== Extrait du texte ==
== == ==

Giacomo Selmi est un fermier prospère. Il possède des vignes et fait son vin, élève des vaches et des cochons, cultive du blé et fait les foins. Il emploie plusieurs familles d’ouvriers agricoles car tout se fait à bras d’homme. Bêtes et hommes dans la même souffrance. Il a épousé une deuxième femme quand la première mourut et il a une jeune maîtresse. C’est parce qu’il ne s’entend pas avec cette jeune femme que Remigio, le fils du maître, a quitté le domaine.
Quand Giacomo meurt suite à un accident, Remigio se retrouve hériter du Domaine alors qu’il n’a pas la moindre expérience ni du travail agricole ni de la façon de « mener les ouvriers ». Il multiplie les maladresses, suscitant de la haine ou du mépris. Il se retrouve ruiné tant par les procès qu’on lui intente que par la malchance et la méchanceté. Il est trop naïf pour déjouer les tours qu’on lui tend. Il ne voit pas non plus que Berto, l’un des ouvriers lui en veut à mort.

Au-delà de la cupidité des notaires et des avocats qui manipulent les personnages et font durer les procès, on assiste à de belles scènes naturalistes soigneusement décrites : celle de la fenaison et de la moisson, de la foire aux bestiaux, de l’enfournement du pain, de la mort du veau. Dans ces scènes, Tozzi prend soin de détailler avec finesse les sensations liées au travail agricole ; la soif, la sueur, la fatigue, les bruits, les gestes, le rythme du groupe.
« Dans un bel ensemble, avec un bruit semblable à une déchirure rapide, les faucilles scintillaient entre les quenouilles de blé. Elles heurtaient, parfois, une pierre, avec un bruit léger, amorti. Recourbées, elles s’insinuaient parmi les épis ; et les épis venaient frapper les visages ; de temps à autre, la tige s’ensanglantait après avoir occasionné une coupure ou une égratignure. Alors, sans ouvrir son poing plein de blé, le paysan y jetait un instant un regard ; puis, luisante, effilée, la faucille s’enfonçait encore. »

== == ==

== Une série d'enregistrements ==

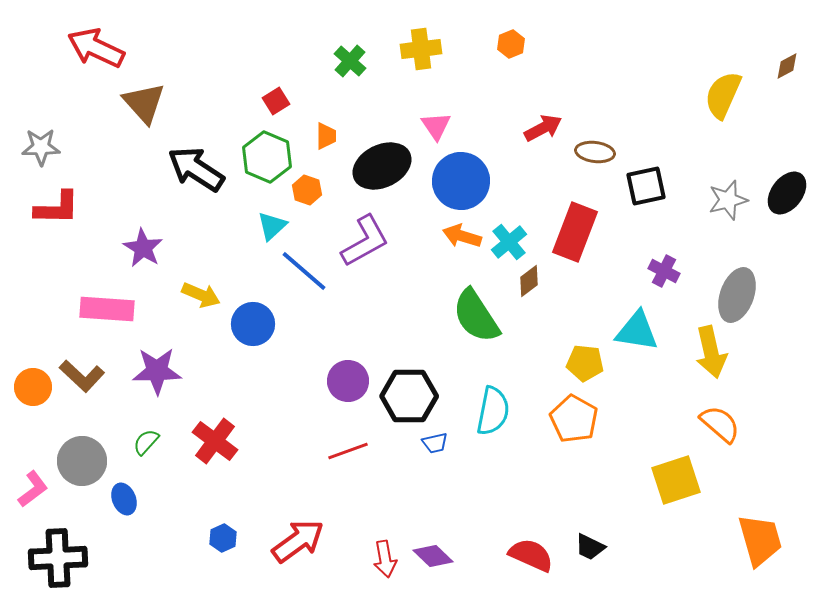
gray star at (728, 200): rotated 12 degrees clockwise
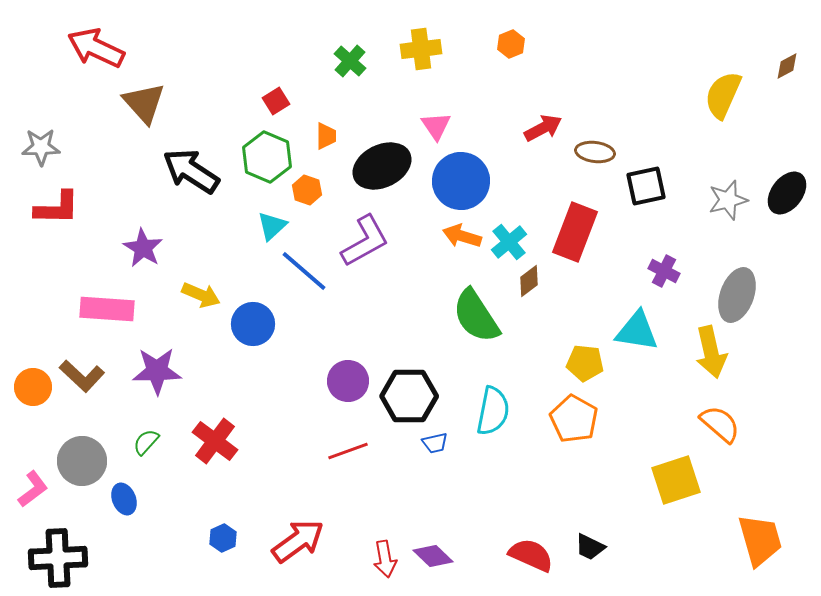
black arrow at (196, 169): moved 5 px left, 2 px down
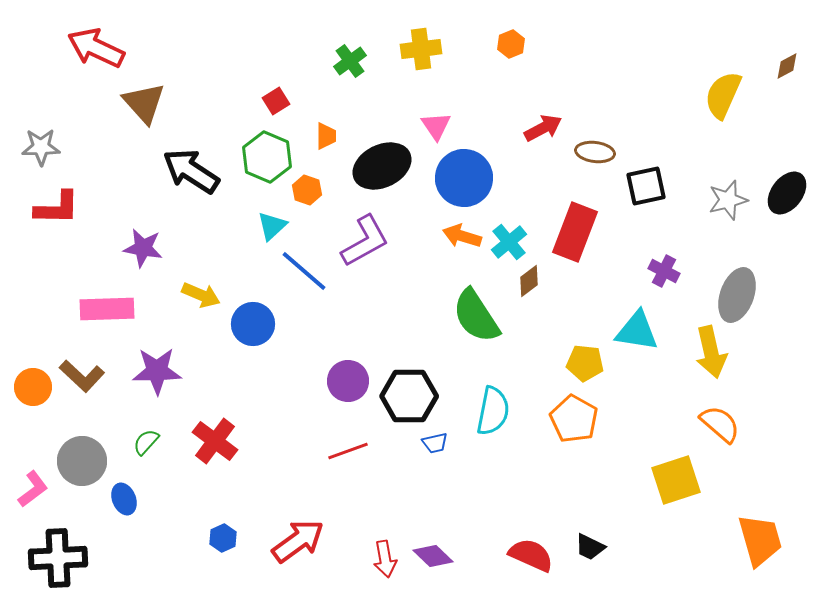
green cross at (350, 61): rotated 12 degrees clockwise
blue circle at (461, 181): moved 3 px right, 3 px up
purple star at (143, 248): rotated 21 degrees counterclockwise
pink rectangle at (107, 309): rotated 6 degrees counterclockwise
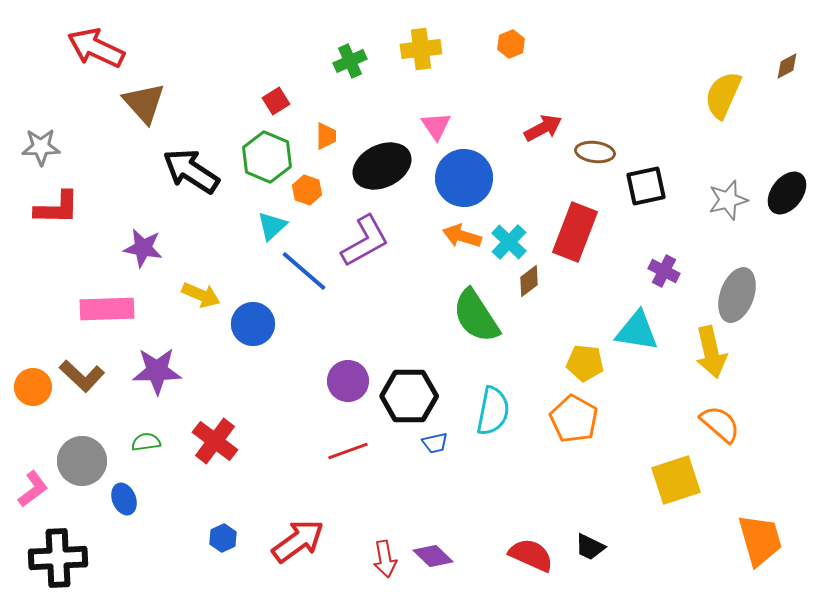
green cross at (350, 61): rotated 12 degrees clockwise
cyan cross at (509, 242): rotated 6 degrees counterclockwise
green semicircle at (146, 442): rotated 40 degrees clockwise
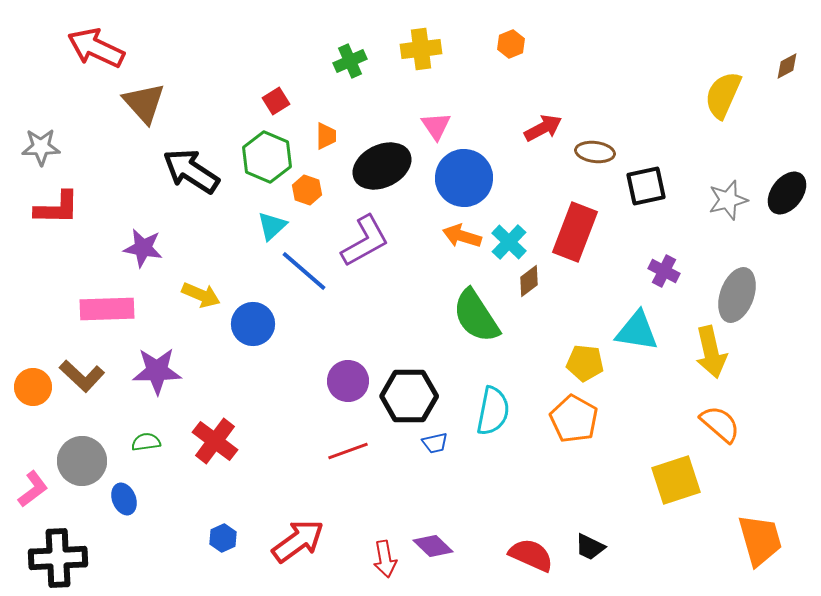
purple diamond at (433, 556): moved 10 px up
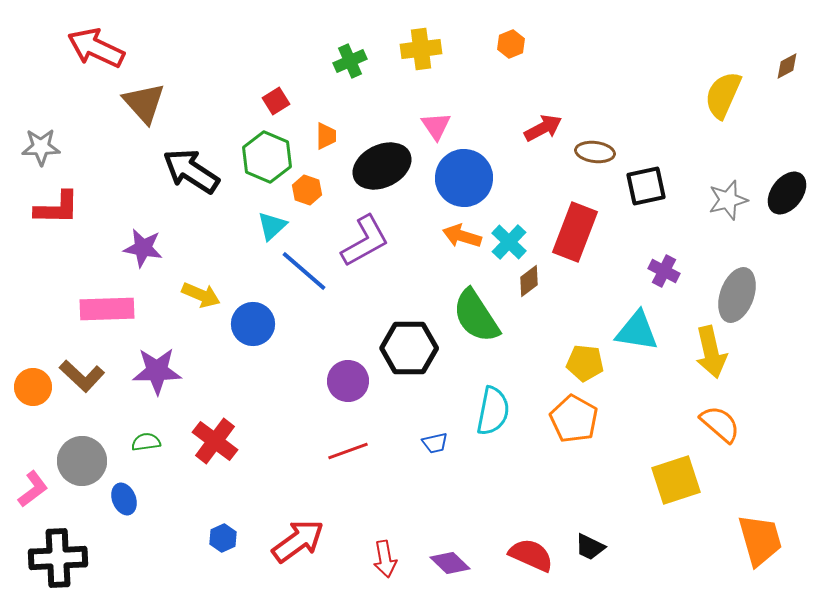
black hexagon at (409, 396): moved 48 px up
purple diamond at (433, 546): moved 17 px right, 17 px down
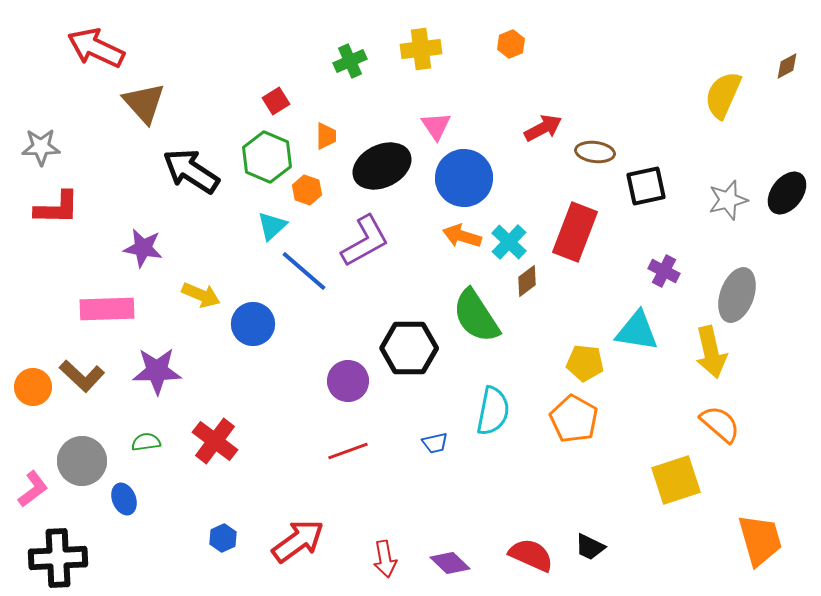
brown diamond at (529, 281): moved 2 px left
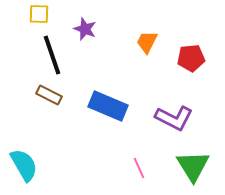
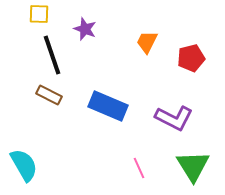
red pentagon: rotated 8 degrees counterclockwise
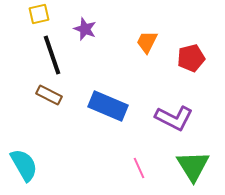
yellow square: rotated 15 degrees counterclockwise
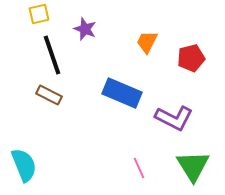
blue rectangle: moved 14 px right, 13 px up
cyan semicircle: rotated 8 degrees clockwise
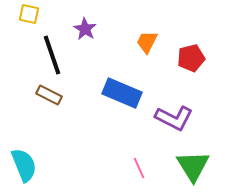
yellow square: moved 10 px left; rotated 25 degrees clockwise
purple star: rotated 10 degrees clockwise
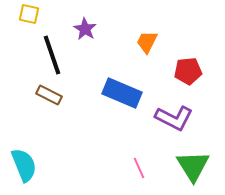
red pentagon: moved 3 px left, 13 px down; rotated 8 degrees clockwise
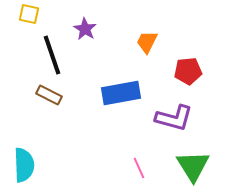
blue rectangle: moved 1 px left; rotated 33 degrees counterclockwise
purple L-shape: rotated 12 degrees counterclockwise
cyan semicircle: rotated 20 degrees clockwise
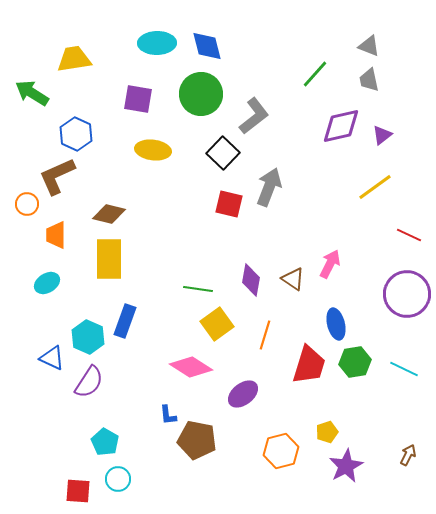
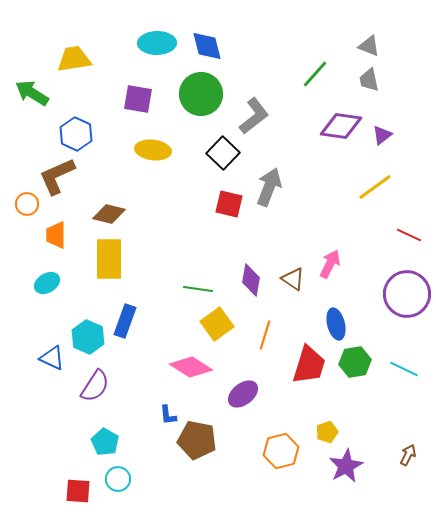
purple diamond at (341, 126): rotated 21 degrees clockwise
purple semicircle at (89, 382): moved 6 px right, 4 px down
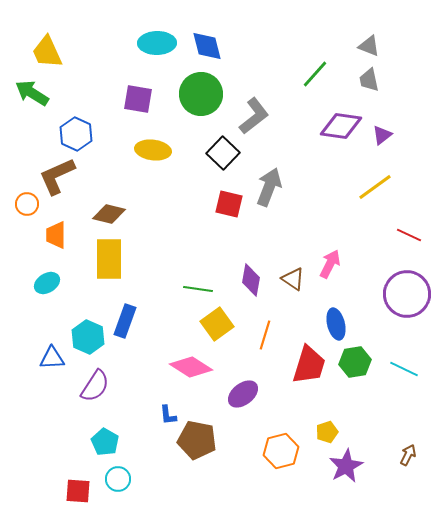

== == ==

== Tâche à réaliser ==
D'après l'extrait du texte, quel ouvrier en veut à mort à Remigio ?

== Solution ==
Berto.